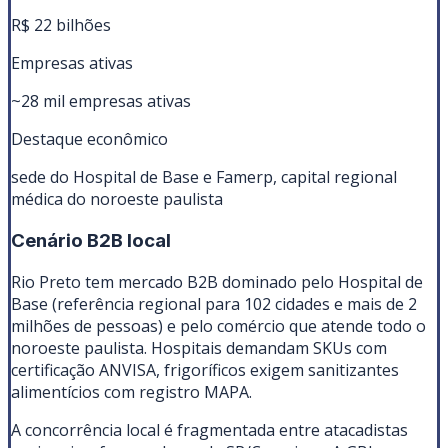
R$ 22 bilhões
Empresas ativas
~28 mil empresas ativas
Destaque econômico
sede do Hospital de Base e Famerp, capital regional
médica do noroeste paulista
Cenário B2B local
Rio Preto tem mercado B2B dominado pelo Hospital de
Base (referência regional para 102 cidades e mais de 2
milhões de pessoas) e pelo comércio que atende todo o
noroeste paulista. Hospitais demandam SKUs com
certificação ANVISA, frigoríficos exigem sanitizantes
alimentícios com registro MAPA.
A concorrência local é fragmentada entre atacadistas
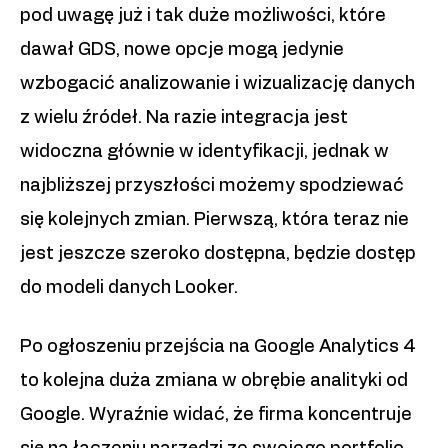
pod uwagę już i tak duże możliwości, które
dawał GDS, nowe opcje mogą jedynie
wzbogacić analizowanie i wizualizację danych
z wielu źródeł. Na razie integracja jest
widoczna głównie w identyfikacji, jednak w
najbliższej przyszłości możemy spodziewać
się kolejnych zmian. Pierwszą, która teraz nie
jest jeszcze szeroko dostępna, będzie dostęp
do modeli danych Looker.
Po ogłoszeniu przejścia na Google Analytics 4
to kolejna duża zmiana w obrębie analityki od
Google. Wyraźnie widać, że firma koncentruje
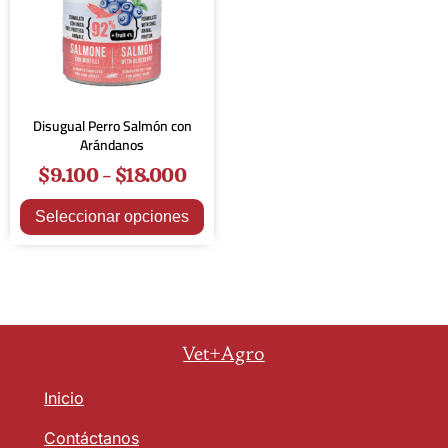
Disugual Perro Salmón con
Arándanos
$
9.100
-
$
18.000
Seleccionar opciones
Vet+Agro
Inicio
Contáctanos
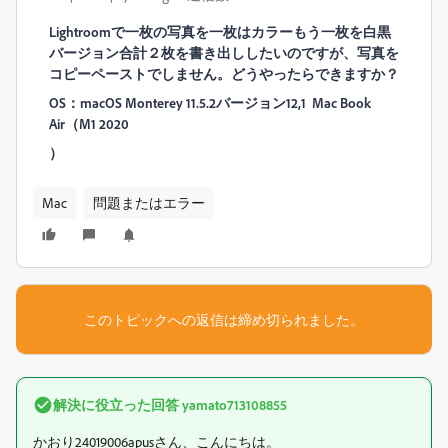
Lightroomで一枚の写真を一枚はカラーもう一枚を白黒
バージョン合計２枚を書き出ししたいのですが、写真を
コピーペーストでしません。どうやったらできますか？
OS：macOS Monterey 11.5.2バージョン12,1
Mac Book
Air（M1 2020
）
Mac
問題またはエラー
このトピックへの返信は締め切られました。
解決に役立った回答
yamato713108855
かおり24019006apusさん、こんにちは。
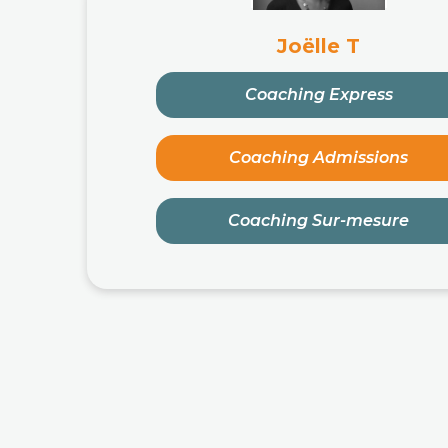
Joëlle T
Coaching Express
Coaching Admissions
Coaching Sur-mesure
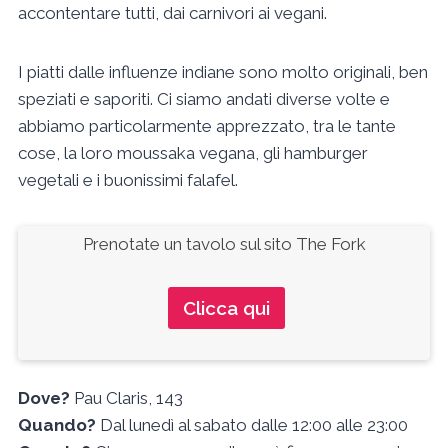
accontentare tutti, dai carnivori ai vegani.
I piatti dalle influenze indiane sono molto originali, ben
speziati e saporiti. Ci siamo andati diverse volte e
abbiamo particolarmente apprezzato, tra le tante
cose, la loro moussaka vegana, gli hamburger
vegetali e i buonissimi falafel.
Prenotate un tavolo sul sito The Fork
Clicca qui
Dove?
Pau Claris, 143
Quando?
Dal lunedì al sabato dalle 12:00 alle 23:00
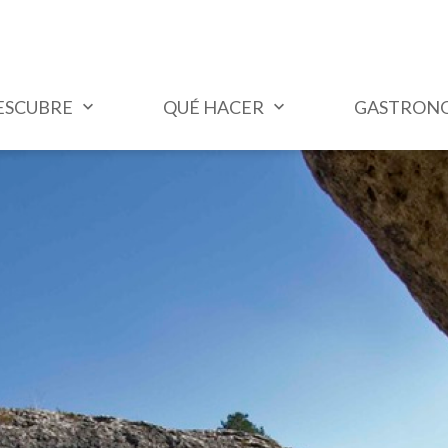
ESCUBRE
QUÉ HACER
GASTRON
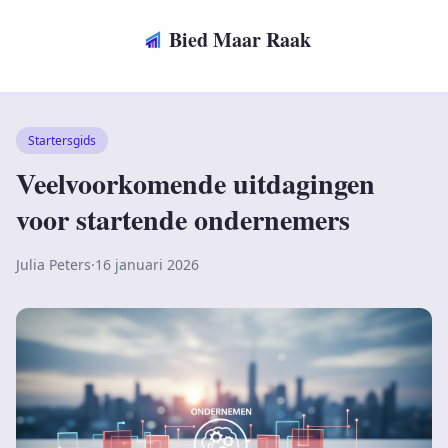
Bied Maar Raak
Startersgids
Veelvoorkomende uitdagingen
voor startende ondernemers
Julia Peters
·
16 januari 2026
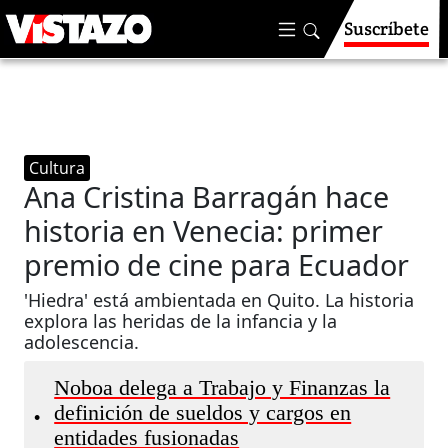
Suscríbete
Cultura
Ana Cristina Barragán hace
historia en Venecia: primer
premio de cine para Ecuador
'Hiedra' está ambientada en Quito. La historia
explora las heridas de la infancia y la
adolescencia.
Noboa delega a Trabajo y Finanzas la
definición de sueldos y cargos en
•
entidades fusionadas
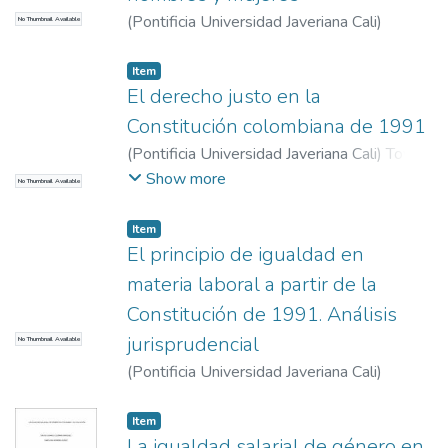
(
Pontificia Universidad Javeriana Cali
)
No Thumbnail Available
Figueruelo Burrieza, Ángela
Item
El derecho justo en la
Constitución colombiana de 1991
(
Pontificia Universidad Javeriana Cali
)
Tovar,
Luis Freddyur
Show more
No Thumbnail Available
Item
El principio de igualdad en
materia laboral a partir de la
Constitución de 1991. Análisis
jurisprudencial
No Thumbnail Available
(
Pontificia Universidad Javeriana Cali
)
Cabrera Suárez, Lizandro Alfonso
Item
La igualdad salarial de género en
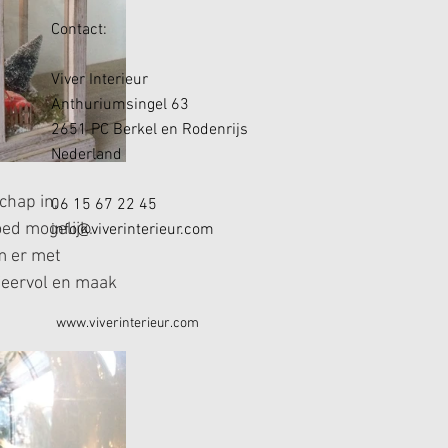
Contact:
Viver Interieur
Anthuriumsingel 63
2651 PC Berkel en Rodenrijs
Nederland
chap in, 
06 15 67 22 45
ed mogelijk. 
info@viverinterieur.com
m er met 
feervol en maak 
www.viverinterieur.com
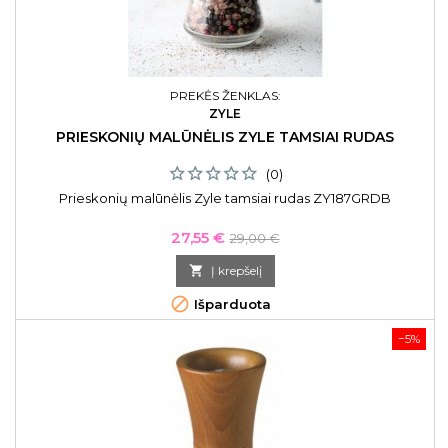
PREKĖS ŽENKLAS:
ZYLE
PRIESKONIŲ MALŪNĖLIS ZYLE TAMSIAI RUDAS
(0)
Prieskonių malūnėlis Zyle tamsiai rudas ZY187GRDB
Kaina
Bazinė
27,55 €
29,00 €
kaina

Į krepšelį

Išparduota
−5%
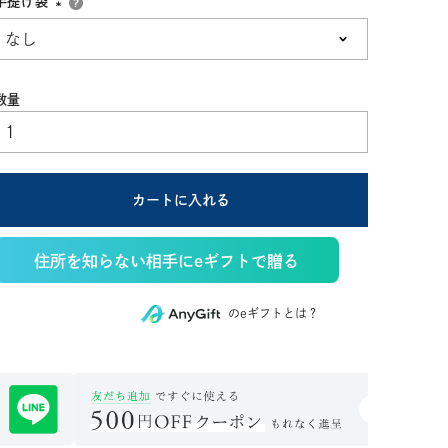
手提げ袋
(必
須)
カートに入れる
住所を知らない相手にeギフトで贈る
のeギフトとは？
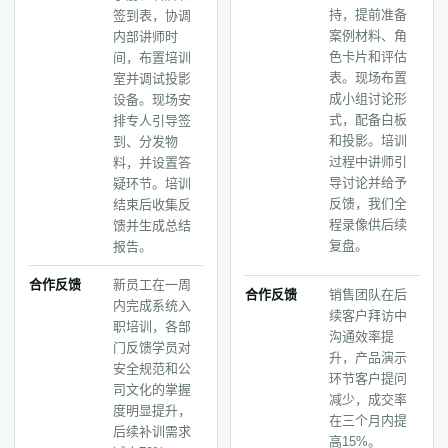
持，提前准备
签到表，协调
案例材料、角
内部讲师时
色卡片和评估
间，布置培训
表。现场布置
室并调试投影
成小组讨论形
设备。现场安
式，配备白板
排专人引导签
和投影。培训
到、分发物
过程中讲师引
料，并设置答
导讨论并给予
疑环节。培训
反馈，我们全
结束后收集反
程录像供后续
馈并生成总结
复盘。
报告。
合作反馈
新员工在一周
合作反馈
销售团队在后
内完成系统入
续客户拜访中
职培训，各部
沟通效率提
门反馈学员对
升，产品演示
安全规范和公
环节客户提问
司文化的掌握
减少，成交率
度明显提升，
在三个月内提
后续补训需求
高15%。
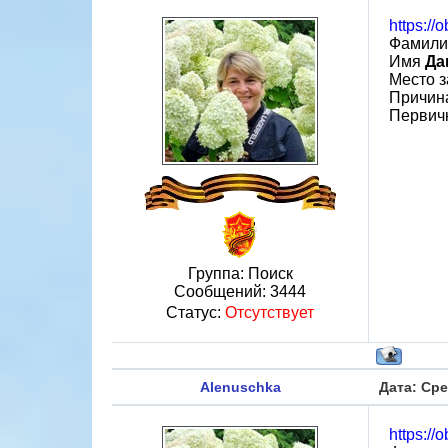
https://
Фамил
Имя
Да
Место з
Причин
Первичн
Группа: Поиск
Сообщений:
3444
Статус:
Отсутствует
Alenuschka
Дата: Сре
https://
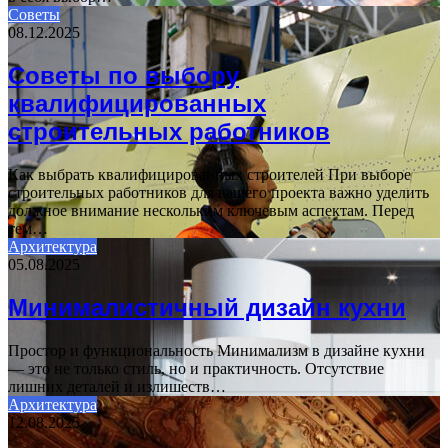
Советы
08.12.2025
Советы по выбору
квалифицированных
строительных работников
Как выбрать квалифицированных строителей При выборе
строительных работников для вашего проекта важно уделить
должное внимание нескольким ключевым аспектам. Перед
тем…
Архитектура
05.08.2025
Минималистичный дизайн кухни
Простор и функциональность Минимализм в дизайне кухни
— это не только стиль, но и практичность. Отсутствие
лишних деталей и излишеств…
Архитектура
12.08.2025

# TASK TO CARRY OUT
In the entries above, which lines hold the word "igualdad"? Copy them out.

# REPLY
El principio de igualdad en
La igualdad salarial de género en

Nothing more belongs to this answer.